Back in October, we wrote a research paper entitled “Anatomy of a Large-Scale Social Search Engine” and submitted it to WWW 2010. We found out last week that it has been accepted, so we wanted to share a preview with you today!
Our paper was inspired by the classic Google paper, “Anatomy of a Large-Scale Hypertextual Web Search Engine”, in which Sergey Brin and Larry Page originally describe the algorithms and architecture of Google. This paper was published 12 years ago in the same WWW conference.
So our goal with our paper is to follow their example by providing a thorough presentation of the approach, architecture, algorithms, interfaces, and issues involved with Aardvark’s new social search paradigm.
The paper describes the fundamental differences between the traditional “Library” paradigm of web search — in which answers are found in existing online content — and the new “Village” paradigm of social search — in which answers arise in conversation with the people in your network.

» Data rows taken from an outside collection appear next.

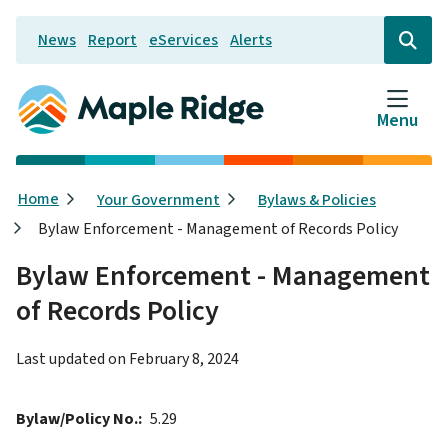
Skip
News
Report
eServices
Alerts
to
Header
Open
the
main
search
content
form
Menu
Breadcrumb
Home
Your Government
Bylaws & Policies
Bylaw Enforcement - Management of Records Policy
Bylaw Enforcement - Management
of Records Policy
Last updated on
February 8, 2024
Bylaw/Policy No.
5.29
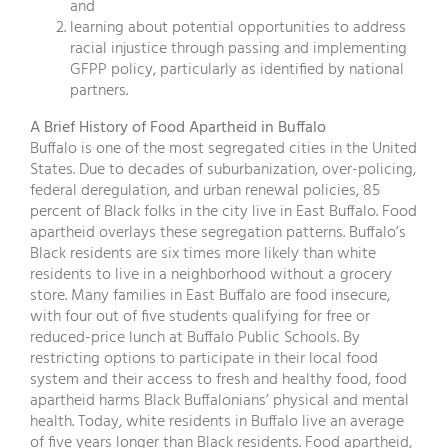
and
learning about potential opportunities to address
racial injustice through passing and implementing
GFPP policy, particularly as identified by national
partners.
A Brief History of Food Apartheid in Buffalo
Buffalo is one of the most segregated cities in the United
States. Due to decades of suburbanization, over-policing,
federal deregulation, and urban renewal policies, 85
percent of Black folks in the city live in East Buffalo. Food
apartheid overlays these segregation patterns. Buffalo’s
Black residents are six times more likely than white
residents to live in a neighborhood without a grocery
store. Many families in East Buffalo are food insecure,
with four out of five students qualifying for free or
reduced-price lunch at Buffalo Public Schools. By
restricting options to participate in their local food
system and their access to fresh and healthy food, food
apartheid harms Black Buffalonians’ physical and mental
health. Today, white residents in Buffalo live an average
of five years longer than Black residents. Food apartheid,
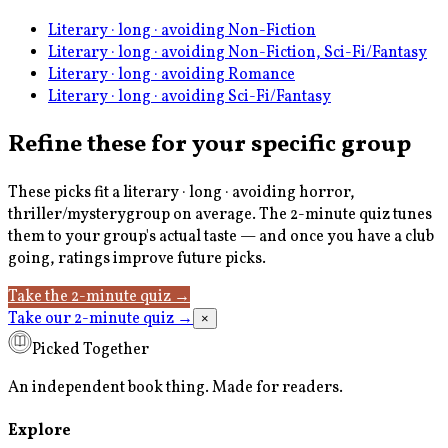
Literary · long · avoiding Non-Fiction
Literary · long · avoiding Non-Fiction, Sci-Fi/Fantasy
Literary · long · avoiding Romance
Literary · long · avoiding Sci-Fi/Fantasy
Refine these for your specific group
These picks fit a
literary · long · avoiding horror,
thriller/mystery
group on average. The 2-minute quiz tunes
them to your group's actual taste — and once you have a club
going, ratings improve future picks.
Take the 2-minute quiz
→
Take our 2-minute quiz
→
×
Picked Together
An independent book thing. Made for readers.
Explore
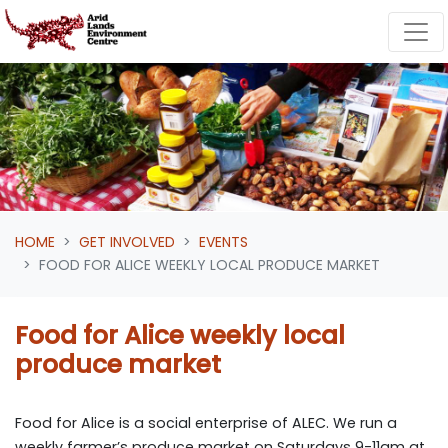
Skip navigation
HOME
GET INVOLVED
EVENTS
FOOD FOR ALICE WEEKLY LOCAL PRODUCE MARKET
Food for Alice weekly local
produce market
Food for Alice is a social enterprise of ALEC. We run a
weekly farmer’s produce market on Saturdays 9-11am at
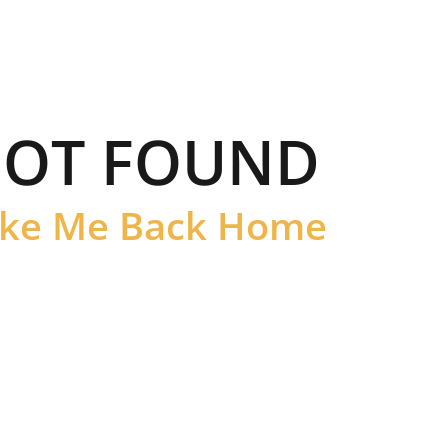
OT FOUND
ke Me Back Home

We explain that in social search:
- Users can ask questions in natural language, not keywords
- Content is generated “on-demand”, tapping the huge amount of information in peoples’ heads
- The system is fueled by the goodwill of its users
We demonstrate that there is a large class of subjective questions — especially longer, contextualized requests for recommendations or advice — which are better served by social search than by web search. And our key finding is that whereas in the Library paradigm, users trust information depending upon the authority of its author, in the Village paradigm, trust comes from our sense of intimacy and connection with the person we are getting an answer from.
We also provide a detailed analysis of user behavior, and include dozens of interesting statistics. For example, of the 90,361 users we had in October 2009…
- 87.7% of questions sent to Aardvark got answered (very high answer rate!)
- 75.0% of users who asked Aardvark a question also answered a question for someone else (very high participation rate!)
- 70.4% of answer feedback had a rating of ‘good’ as opposed to ‘ok’ or ‘bad’ (high quality!)
Writing a paper like this requires being more open, and sharing more information, than most small internet startups might be comfortable with. But we recognize that we have benefitted from the open culture of the scientific community, and would like to do our part. Further, we think that the opportunity presented by social search is truly significant, and we’d like to engage with the rest of the research community on the many challenges it presents. There are very interesting problems to explore around question classification, analysis of social relationships, person-to-person matching, maintaining a question/answer economy, and many other areas.
I wrote the paper with my good friend, Sep Kamvar, who started Kaltix, a search company acquired by Google in 2003. He led personalized search at Google for several years, and is now a professor at Stanford — and an advisor for Aardvark. But this paper would not be possible without the hard work and support of the whole Aardvark team over the past few years. And, of course, Aardvark itself would not be possible without the continued enthusiastic contributions of all of you, our users!
We’re very excited about presenting this at the WWW conference, which has been providing a great forum for web research for 19 years, and we hope to see you there in April. So take a read, and let us know what you think…
(Note: the preview version we’re sharing here has some changes inspired by the great reviewer comments we received; we may make further changes for the camera-ready version that will be presented at the conference.)